(The Center Square) – The Louisiana Legislature voted Thursday to redirect most of the state sales taxes on vehicle sales from general spending to roads and bridges.
The change is expected to raise up to $300 million annually for transportation infrastructure, which would mean those dollars couldn’t be used for other priorities.
Legislators approved House Bill 514 during the final hour of this year’s regular session. Starting in 2023 and phasing in over two years, up to 60% of the vehicle taxes would go into a fund dedicated to transportation construction and maintenance.

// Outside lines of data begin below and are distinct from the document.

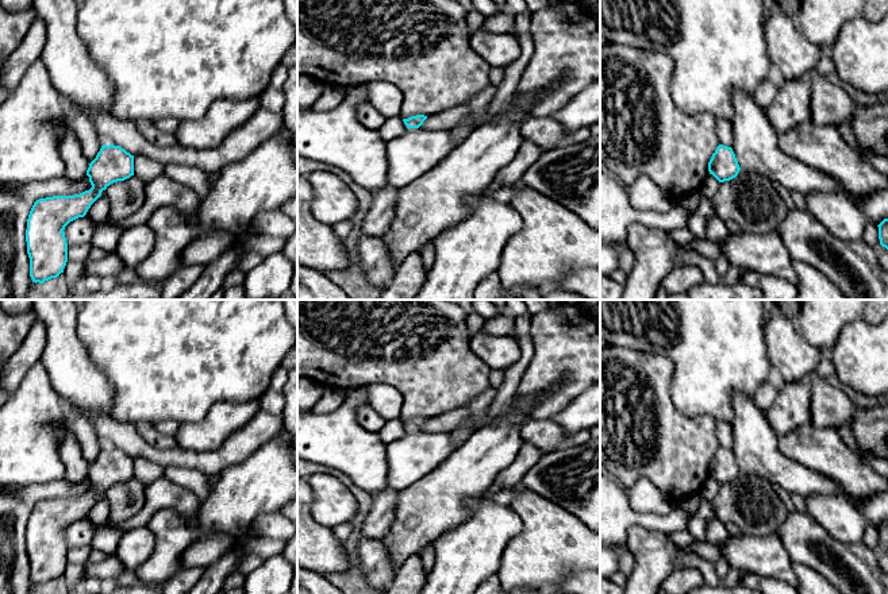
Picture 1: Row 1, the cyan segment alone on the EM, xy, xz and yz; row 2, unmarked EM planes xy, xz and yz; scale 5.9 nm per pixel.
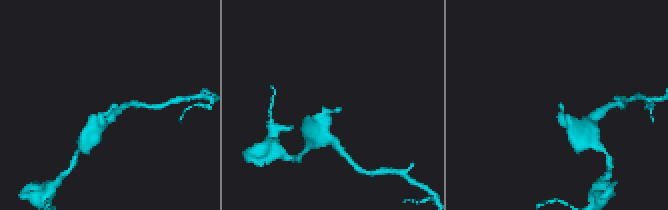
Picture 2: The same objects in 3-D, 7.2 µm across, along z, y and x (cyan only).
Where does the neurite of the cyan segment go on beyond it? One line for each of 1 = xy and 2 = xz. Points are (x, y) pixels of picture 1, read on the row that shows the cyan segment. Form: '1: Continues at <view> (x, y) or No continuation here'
1: No continuation here
2: No continuation here

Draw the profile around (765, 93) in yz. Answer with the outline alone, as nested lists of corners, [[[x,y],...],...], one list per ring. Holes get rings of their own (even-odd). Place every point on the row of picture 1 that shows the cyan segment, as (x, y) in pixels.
[[[770,80],[762,81],[753,93],[756,103],[762,108],[770,105],[776,94],[777,86]]]

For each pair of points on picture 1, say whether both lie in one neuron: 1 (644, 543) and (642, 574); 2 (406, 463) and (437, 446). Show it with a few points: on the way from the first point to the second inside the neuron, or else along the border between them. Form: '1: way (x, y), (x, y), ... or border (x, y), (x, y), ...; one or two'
1: way (644, 551), (644, 566); one
2: way (414, 456), (429, 450); one

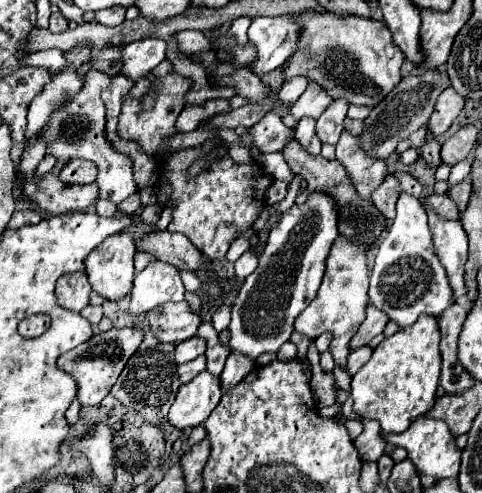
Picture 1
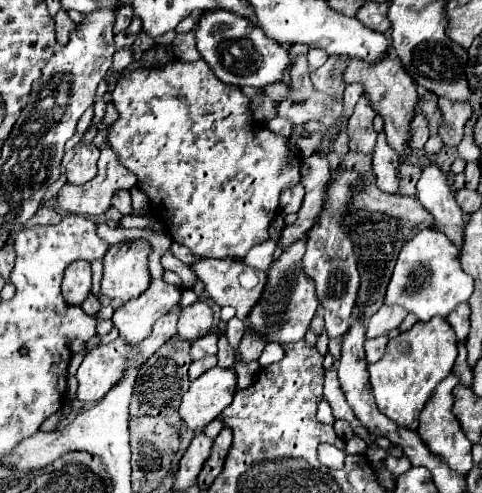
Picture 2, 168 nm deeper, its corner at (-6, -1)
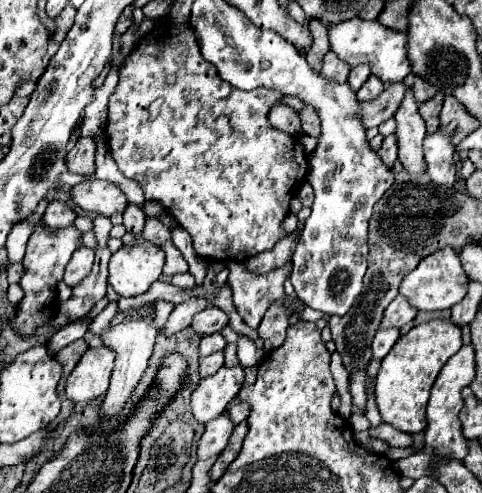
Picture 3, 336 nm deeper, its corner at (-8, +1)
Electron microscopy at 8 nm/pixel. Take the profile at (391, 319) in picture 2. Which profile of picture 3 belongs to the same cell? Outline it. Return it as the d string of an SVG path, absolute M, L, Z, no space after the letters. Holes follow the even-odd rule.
M396 296L390 306L384 310L380 328L400 328L408 322L412 322L416 316L416 308L412 308L404 296Z

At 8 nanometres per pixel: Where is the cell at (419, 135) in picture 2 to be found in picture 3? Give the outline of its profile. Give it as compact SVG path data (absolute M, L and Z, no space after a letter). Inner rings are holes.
M438 92L432 100L420 104L420 116L422 116L424 122L426 122L428 134L436 132L436 128L440 126L440 124L438 124L438 114L440 114L440 108L442 108L442 98L444 98L444 94Z

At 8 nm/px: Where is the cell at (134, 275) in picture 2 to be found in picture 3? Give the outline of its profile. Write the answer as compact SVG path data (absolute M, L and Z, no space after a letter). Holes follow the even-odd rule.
M136 238L134 244L122 246L110 258L108 284L120 296L144 294L152 282L162 274L164 252L156 244L144 238Z

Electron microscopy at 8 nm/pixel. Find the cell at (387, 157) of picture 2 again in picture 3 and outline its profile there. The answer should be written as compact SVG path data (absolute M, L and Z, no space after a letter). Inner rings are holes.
M392 134L392 136L386 136L384 142L382 142L382 146L376 150L376 154L380 156L380 160L382 160L384 164L388 164L388 168L392 168L394 160L396 160L396 156L398 156L396 136L394 136L394 134Z

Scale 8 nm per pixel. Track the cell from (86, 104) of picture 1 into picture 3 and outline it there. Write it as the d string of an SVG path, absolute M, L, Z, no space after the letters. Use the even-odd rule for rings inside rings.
M128 204L128 208L124 210L124 226L126 226L126 230L140 236L144 222L146 222L146 218L144 218L142 208L136 206L136 204Z

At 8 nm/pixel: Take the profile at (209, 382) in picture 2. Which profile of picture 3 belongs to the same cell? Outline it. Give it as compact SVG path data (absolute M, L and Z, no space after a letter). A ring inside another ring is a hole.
M222 366L216 374L198 382L190 396L190 408L198 422L206 424L220 416L244 384L242 366Z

Twenty-five percent would go to preservation of existing infrastructure while the rest would be spent on major projects.
Legislators also added guardrails to the bill to protect state finances. If the state is facing a deficit of at least $100 million, the amount of money that could go into the transportation fund would be capped at $150 million. The amount of money that could be bonded out would be limited to that amount, which would give lawmakers flexibility.
HB 514 started as a proposal to tax medical marijuana. Sen. Rick Ward, a Port Allen Republican, proposed a successful amendment to make permanent a 0.45% state sales tax that is scheduled to expire in 2025 and redirect the money to a fund dedicated to construction and maintenance of transportation infrastructure.
But it quickly became apparent the sales tax extension would not garner the support of two-thirds of the members of the House, which is required to raise taxes. So senators tried a different tack, completely gutting the bill and essentially replacing it with the proposal to redirect most of the proceeds of the existing tax on automobile sales and leases.
Unlike the state’s gas tax, which has not been adjusted in three decades, auto sales taxes naturally will rise with inflation, Ward said. The downside is that the transportation money would come at the expense of the general fund, which could lead to budget problems and cuts to health care, higher education and other priorities.